Im Hinblick auf die Bilanzierung des Deckungsvermögens i. S. d. § 246 Abs. 2 Satz 2 HGB erfolgte zum Bilanzstichtag 31. Dezember 2022 eine Anpassung der Bewertungssystematik unter Erstanwendung des Rechnungslegungshinweises IDW RH FAB 1.021. Diese führt zu einer geänderten Bewertung der Rückdeckungsversicherungen im Rahmen teilweise leistungskongruent rückgedeckter Pensionszusagen aus Entgeltumwandlung. Die Änderung der Bewertungsmethode dient der Vermittlung eines besser den tatsächlichen Verhältnissen entsprechenden Bildes der Vermögens-, Finanz- und Ertragslage der Gesellschaft. Als Maß für die Finanzierungsund Erdienungskongruenz der teilweise rückgedeckten Pensionszusagen wurde das Deckungskapitalverfahren zu Grunde gelegt. Die Rückdeckungsversicherungen wurden auf Basis des Passivprimats bewertet. Diese Bewertungsanpassung führte zu einer Verminderung der Bilanzsumme und zu einem negativen Ergebniseffekt in Höhe von TEUR 9. Der Ausweis des Betrags erfolgte innerhalb der sonstigen betrieblichen Aufwendungen.
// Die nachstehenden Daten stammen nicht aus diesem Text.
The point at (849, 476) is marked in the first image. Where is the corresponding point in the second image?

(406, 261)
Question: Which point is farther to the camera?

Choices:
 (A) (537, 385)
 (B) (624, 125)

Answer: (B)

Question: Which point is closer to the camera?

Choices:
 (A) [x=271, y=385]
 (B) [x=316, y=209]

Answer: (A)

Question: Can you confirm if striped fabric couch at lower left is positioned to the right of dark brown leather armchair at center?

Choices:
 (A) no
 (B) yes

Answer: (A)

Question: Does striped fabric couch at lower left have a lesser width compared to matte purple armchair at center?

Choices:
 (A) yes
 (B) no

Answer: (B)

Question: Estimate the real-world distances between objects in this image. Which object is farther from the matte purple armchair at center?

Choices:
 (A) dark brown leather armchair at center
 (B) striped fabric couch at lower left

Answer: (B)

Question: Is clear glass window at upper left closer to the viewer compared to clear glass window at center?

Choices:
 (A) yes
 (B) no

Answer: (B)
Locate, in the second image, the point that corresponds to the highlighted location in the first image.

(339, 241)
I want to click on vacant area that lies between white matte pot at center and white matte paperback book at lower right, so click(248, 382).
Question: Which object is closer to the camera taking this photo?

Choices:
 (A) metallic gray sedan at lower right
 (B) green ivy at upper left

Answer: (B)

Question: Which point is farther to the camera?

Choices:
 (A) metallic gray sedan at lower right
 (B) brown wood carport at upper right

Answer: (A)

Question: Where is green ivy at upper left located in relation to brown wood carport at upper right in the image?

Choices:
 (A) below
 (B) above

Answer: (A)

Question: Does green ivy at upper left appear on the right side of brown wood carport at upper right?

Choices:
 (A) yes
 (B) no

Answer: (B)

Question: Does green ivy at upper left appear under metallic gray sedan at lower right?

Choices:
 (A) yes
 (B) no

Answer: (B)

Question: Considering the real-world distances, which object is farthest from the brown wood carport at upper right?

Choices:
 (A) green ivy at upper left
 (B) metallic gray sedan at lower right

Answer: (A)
Die Steuerrückstellungen und die sonstigen Rückstellungen berücksichtigen alle ungewissen Verbindlichkeiten und drohenden Verluste aus schwebenden Geschäften. Sie sind in Höhe des nach vernünftiger kaufmännischer Beurteilung notwendigen Erfüllungsbetrags angesetzt. Rückstellungen mit einer Restlaufzeit von mehr als einem Jahr werden mit dem Ihrer Restlaufzeit entsprechenden durchschnittlichen Marktzinssatz der vergangenen sieben Jahre abgezinst.
Die Bewertung der Verbindlichkeiten erfolgt zum Erfüllungsbetrag.
Auf die Darstellung der einzelnen Positionen des Anlagevermögens im Rahmen eines Anlagespiegels wurde gemäß der Erleichterungsvorschrift nach § 288 Abs. 1 Nr. 1 HGB verzichtet.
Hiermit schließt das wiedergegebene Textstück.